Obviously, after reading that much drivel, Hannah has questions. Fortunately, most of her questions are about my favorite subject: me.
Let the self aggrandizement begin!
Why did you start blogging in the first place?
Back in the day — this was before Facebook and smartphones existed, mind you — I was in art school in Athens, GA, and wanted an easy way to keep in touch with friends and family who lived across the country. I do not enjoy A) talking on the telephone or B) repeating myself. So I built a place where anyone who cared to know could come to get critical updates about whatever it was I was doing at the time. I can't say as it worked, really, as only a couple of my friends (and my mother) have ever visited regularly. I still have to answer "what have you been up to?" too often for my personal tastes.
How do you decide what to post about?
At the core, the point of everything that I do is to keep myself entertained. I am very selfish that way.
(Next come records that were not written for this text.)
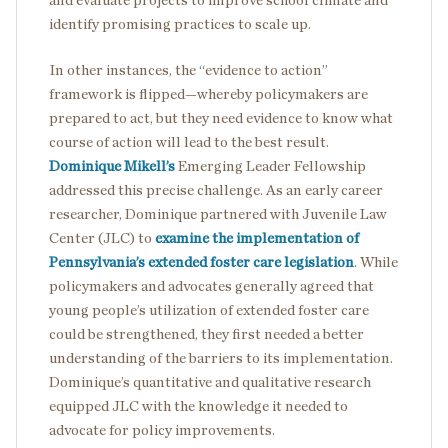
and evaluate projects to improve school climate and
identify promising practices to scale up.
In other instances, the “evidence to action”
framework is flipped—whereby policymakers are
prepared to act, but they need evidence to know what
course of action will lead to the best result.
Dominique Mikell’s
Emerging Leader Fellowship
addressed this precise challenge. As an early career
researcher, Dominique partnered with Juvenile Law
Center (JLC) to
examine the implementation of
Pennsylvania’s extended foster care legislation
. While
policymakers and advocates generally agreed that
young people’s utilization of extended foster care
could be strengthened, they first needed a better
understanding of the barriers to its implementation.
Dominique’s quantitative and qualitative research
equipped JLC with the knowledge it needed to
advocate for policy improvements.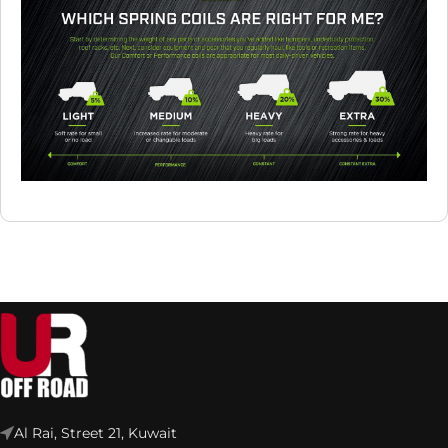
Al Rai, Street 21, Kuwait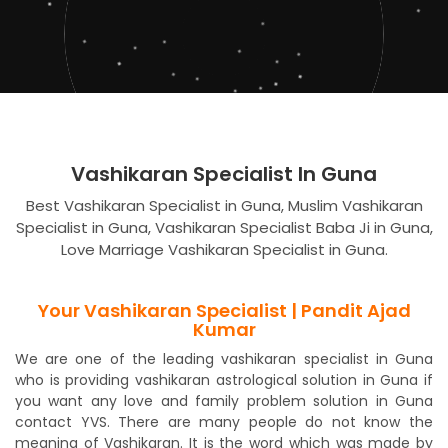
Vashikaran Specialist In Guna
Best Vashikaran Specialist in Guna, Muslim Vashikaran
Specialist in Guna, Vashikaran Specialist Baba Ji in Guna,
Love Marriage Vashikaran Specialist in Guna.
Your Vashikaran Specialist | Pandit Ajad
Kumar
We are one of the leading vashikaran specialist in Guna
who is providing vashikaran astrological solution in Guna if
you want any love and family problem solution in Guna
contact YVS. There are many people do not know the
meaning of Vashikaran. It is the word which was made by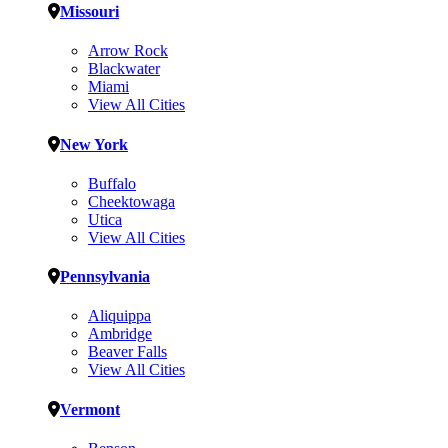
Missouri
Arrow Rock
Blackwater
Miami
View All Cities
New York
Buffalo
Cheektowaga
Utica
View All Cities
Pennsylvania
Aliquippa
Ambridge
Beaver Falls
View All Cities
Vermont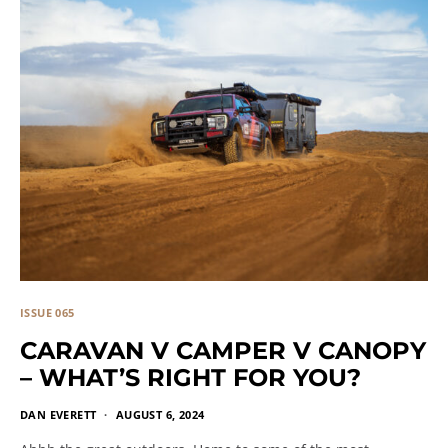
ISSUE 065
CARAVAN V CAMPER V CANOPY
– WHAT’S RIGHT FOR YOU?
DAN EVERETT
AUGUST 6, 2024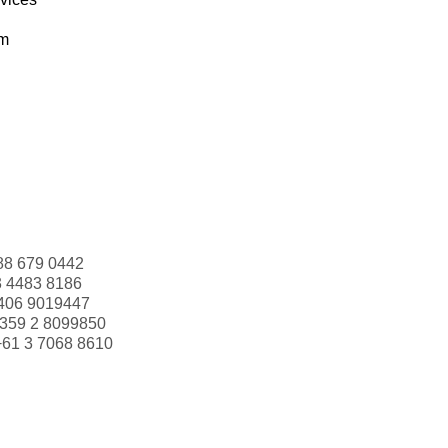
om
88 679 0442
3 4483 8186
406 9019447
359 2 8099850
+61 3 7068 8610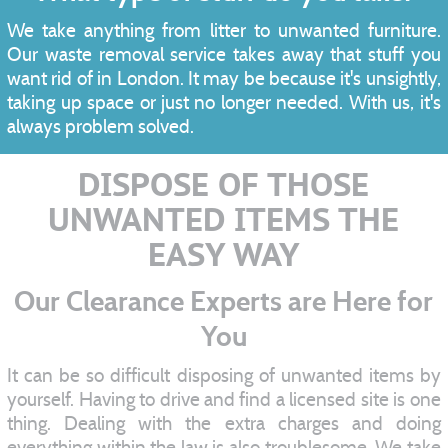
We take anything from litter to unwanted furniture.
Our waste removal service takes away that stuff you
want rid of in London. It may be because it's unsightly,
taking up space or just no longer needed. With us, it's
always problem solved.
DISPOSE OF THOSE
UNWANTED ITEMS THE
EASY WAY
Our Clearance Experts are Here for
You
It can be so difficult disposing of unwanted items by
yourself. Having to drive and find a licensed site is one
thing. Dealing with the extra charges and doing
everything within the law is also troublesome. We take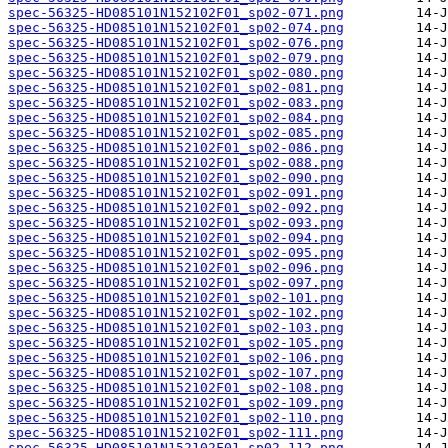
spec-56325-HD085101N152102F01_sp02-071.png
spec-56325-HD085101N152102F01_sp02-074.png
spec-56325-HD085101N152102F01_sp02-076.png
spec-56325-HD085101N152102F01_sp02-079.png
spec-56325-HD085101N152102F01_sp02-080.png
spec-56325-HD085101N152102F01_sp02-081.png
spec-56325-HD085101N152102F01_sp02-083.png
spec-56325-HD085101N152102F01_sp02-084.png
spec-56325-HD085101N152102F01_sp02-085.png
spec-56325-HD085101N152102F01_sp02-086.png
spec-56325-HD085101N152102F01_sp02-088.png
spec-56325-HD085101N152102F01_sp02-090.png
spec-56325-HD085101N152102F01_sp02-091.png
spec-56325-HD085101N152102F01_sp02-092.png
spec-56325-HD085101N152102F01_sp02-093.png
spec-56325-HD085101N152102F01_sp02-094.png
spec-56325-HD085101N152102F01_sp02-095.png
spec-56325-HD085101N152102F01_sp02-096.png
spec-56325-HD085101N152102F01_sp02-097.png
spec-56325-HD085101N152102F01_sp02-101.png
spec-56325-HD085101N152102F01_sp02-102.png
spec-56325-HD085101N152102F01_sp02-103.png
spec-56325-HD085101N152102F01_sp02-105.png
spec-56325-HD085101N152102F01_sp02-106.png
spec-56325-HD085101N152102F01_sp02-107.png
spec-56325-HD085101N152102F01_sp02-108.png
spec-56325-HD085101N152102F01_sp02-109.png
spec-56325-HD085101N152102F01_sp02-110.png
spec-56325-HD085101N152102F01_sp02-111.png
spec-56325-HD085101N152102F01_sp02-112.png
I come from the land of Lewis Grizzard. (Google him.) Grizzard made a strong impression on a lot of people; many thought he was a real bastard, but my favorite restaurant still has a menu item named after his favorite dish: brunswick stew on a pulled pork barbecue sandwich served with onion rings, I never met him personally, but my encounters with his writings during my formative years led me to believe that one of the best possible occupations was "humorist newspaper columnist." So I generally approach content at Wriphe.com as my own soapbox and diary with a goal of making it an enjoyable read in the (poorly imitated) vein of curmudgeonly satirists like Grizzard or Dave Barry or television's Stephen Colbert or Andy Rooney. (Google him too.) Quoth the Poppins: "A spoonful of sugar makes the medicine go down."
When it comes to creating individual posts, I start by saying to myself, "Oh, shit! I haven't posted anything at Wriphe.com in the past two days!" I picked an every-other-day schedule because it's just often enough to keep me motivated and just long enough to let me regenerate ideas. I ask myself, "Is there anything on my mind?" Sometimes there is, and I type that. And sometimes there isn't, and I stall (or punt).
And some days people ask me a bunch of questions and I answer them.
How long does it take you to craft a blog post?
I wish I was half as clever as I like to think I am. On average, probably about thirty minutes. Honestly, it's probably longer and I just don't want to admit that publicly. Sometimes it takes a very long time, especially for the five paragraph "college admission" essays in which I want to be sure I've gotten all of my punchlines just right. Grammar matters, but so does rhythm and timing. (The core of comedy is subversion of expectations. And banana peels.)
Hannah had more questions than that, but that's a good start. I have to have something to post later, after all. These posts aren't going to blog themselves.